After the intervention, participants demonstrated positive changes, including improved knowledge of causative agents, complications, and transmission pathways, as well as a reduction in risk behaviors. More than half of the participants reported condom use, and there was a noticeable decline in high-risk sexual behaviors among MSM individuals.

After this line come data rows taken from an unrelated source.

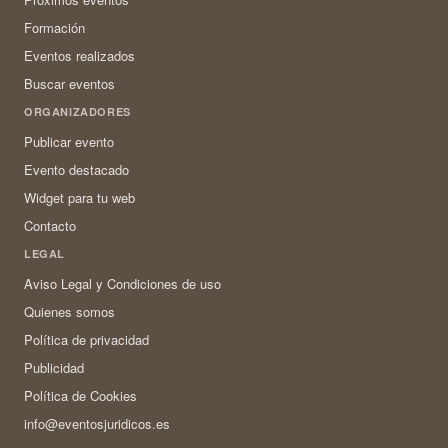
Formación
Eventos realizados
Buscar eventos
ORGANIZADORES
Publicar evento
Evento destacado
Widget para tu web
Contacto
LEGAL
Aviso Legal y Condiciones de uso
Quienes somos
Política de privacidad
Publicidad
Política de Cookies
info@eventosjuridicos.es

We also evaluated the effectiveness of current treatment protocols, which showed positive results after 3 months of treatment but had limited efficacy in the first week. Taken together, this one-group pretest-posttest study provides an objective perspective and provides a basis for designing measures to prevent, mitigate, and treat STDs.

AUTHORS’ CONTRIBUTIONS

The authors confirm their contributions to the paper: study conception and design: Tam T.T.T. and Truc T.P. were responsible for the study conception and design, as well as data collection. Tin H.N., Tin T.L., and Tran T.N.N. conducted the analysis and interpretation of the results. The initial draft of the manuscript was written by Nghia N.N., Tin T.L., Tran T.N.N., and Tin H.N. All authors reviewed the results and approved the final version of the manuscript.

LIST OF ABBREVIATIONS

AIDS = Acquired Immunodeficiency Syndrome
COVID-19 = Coronavirus Disease 2019
HIV = Human Immunodeficiency Virus
MSM = Men who have sex with men
STDs = Sexually Transmitted Diseases
WHO = World Health Organization

ETHICS APPROVAL AND CONSENT TO PARTICIPATE

The study was approved by the Ethics Committee in Biomedical Research at Can Tho University of Medicine and Pharmacy (No. 576/PCT-HDDD on July 15th, 2022).

HUMAN AND ANIMAL RIGHTS

The procedure performed in this study involving human participants was by the ethical standards of research committees and with the 1975 Declaration of Helsinki, as revised in 2013.

CONSENT FOR PUBLICATION

Informed consent was received from the participants.

STANDARDS OF REPORTING

STROBE guidelines were followed.

AVAILABILITY OF DATA AND MATERIALS

The authors confirm that the data supporting the findings of this research are available within the article. The corresponding author may share the collected data of the study upon reasonable request.

FUNDING

Declared none.

CONFLICT OF INTEREST

The authors declare no conflict of interest, financial or otherwise.

ACKNOWLEDGEMENTS

The authors are grateful to Can Tho University of Medicine and Pharmacy in Vietnam for the time and effort they devoted to the study. They also thank Le Van Thinh Hospital for their support during the sample collection period.

SUPPLEMENTARY MATERIAL

Supplementary material is available on the publisher’s website along with the published article.